Looking at the listing beneath, work out how many lines hold "size" and report only that figure.

Exercise material:

#####

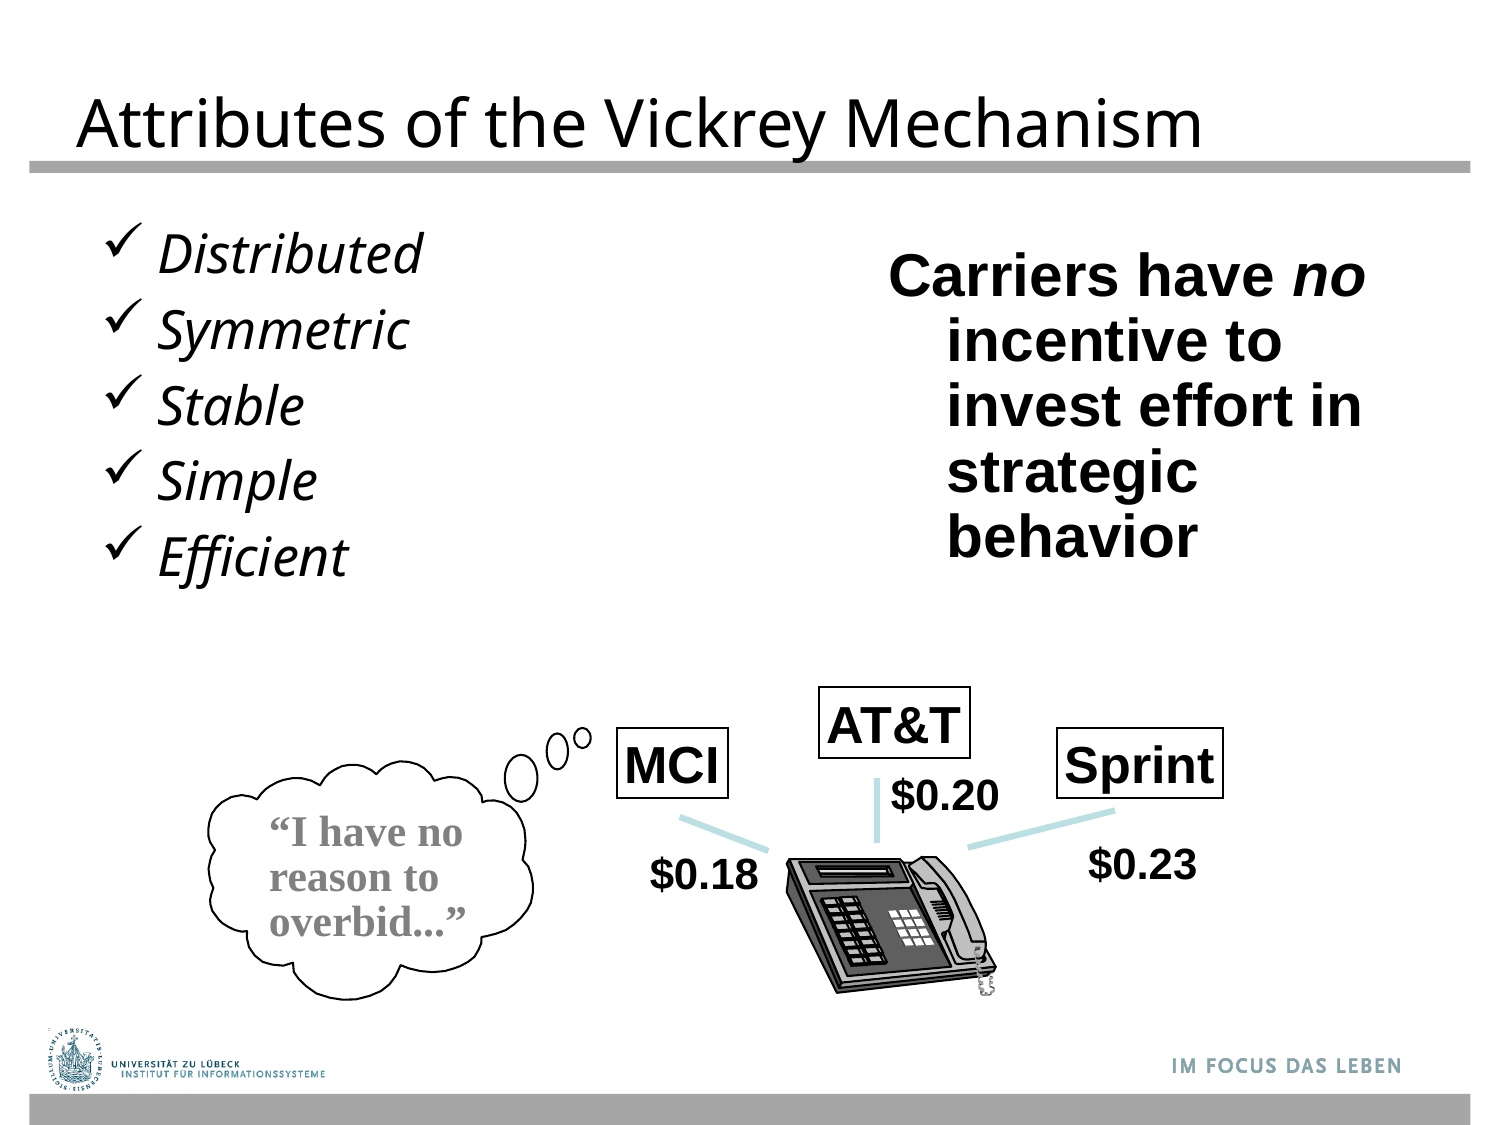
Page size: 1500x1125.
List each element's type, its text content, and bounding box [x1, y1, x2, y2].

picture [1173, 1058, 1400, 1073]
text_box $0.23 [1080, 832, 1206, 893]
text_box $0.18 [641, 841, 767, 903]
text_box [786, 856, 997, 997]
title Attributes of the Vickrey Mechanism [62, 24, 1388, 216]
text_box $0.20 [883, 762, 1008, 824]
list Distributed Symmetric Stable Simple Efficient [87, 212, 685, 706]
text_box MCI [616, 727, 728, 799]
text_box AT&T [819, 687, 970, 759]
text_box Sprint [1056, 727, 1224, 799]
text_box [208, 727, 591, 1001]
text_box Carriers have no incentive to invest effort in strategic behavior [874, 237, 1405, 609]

#####

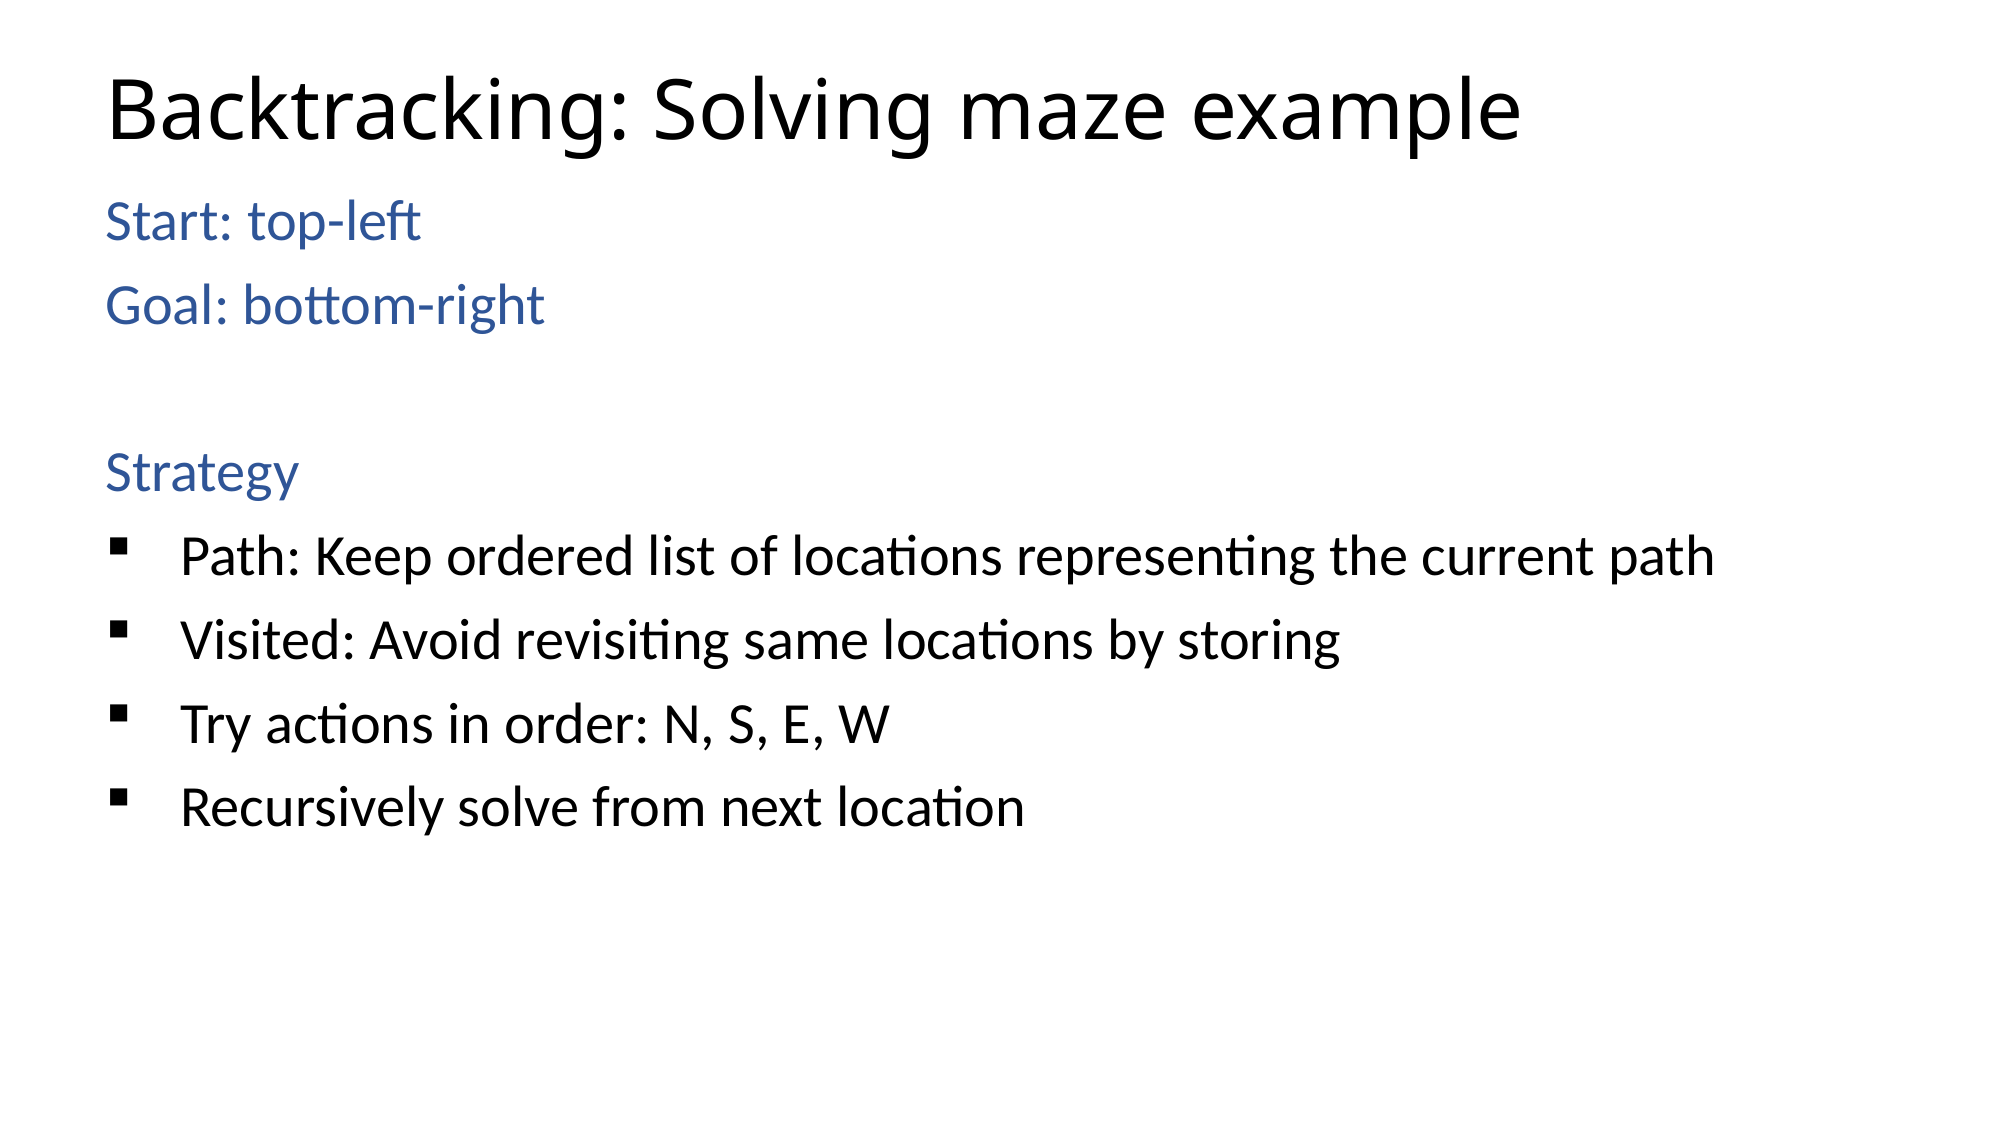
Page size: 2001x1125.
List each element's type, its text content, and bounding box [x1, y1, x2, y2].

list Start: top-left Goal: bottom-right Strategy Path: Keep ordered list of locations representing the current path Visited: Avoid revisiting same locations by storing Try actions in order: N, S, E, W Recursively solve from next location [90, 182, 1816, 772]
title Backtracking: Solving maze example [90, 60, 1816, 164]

#####

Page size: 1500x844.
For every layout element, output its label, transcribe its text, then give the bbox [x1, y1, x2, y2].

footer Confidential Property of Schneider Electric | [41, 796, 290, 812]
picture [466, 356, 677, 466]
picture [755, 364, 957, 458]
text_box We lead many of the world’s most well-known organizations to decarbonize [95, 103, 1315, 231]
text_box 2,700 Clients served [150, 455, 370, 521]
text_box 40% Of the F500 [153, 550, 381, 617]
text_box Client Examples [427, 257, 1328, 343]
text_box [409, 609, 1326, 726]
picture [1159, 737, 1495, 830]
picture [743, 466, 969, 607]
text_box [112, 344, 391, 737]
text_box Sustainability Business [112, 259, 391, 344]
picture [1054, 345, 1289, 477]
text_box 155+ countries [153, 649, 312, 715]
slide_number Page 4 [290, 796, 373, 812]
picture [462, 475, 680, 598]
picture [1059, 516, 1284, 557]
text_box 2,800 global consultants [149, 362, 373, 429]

#####

Written reply: 3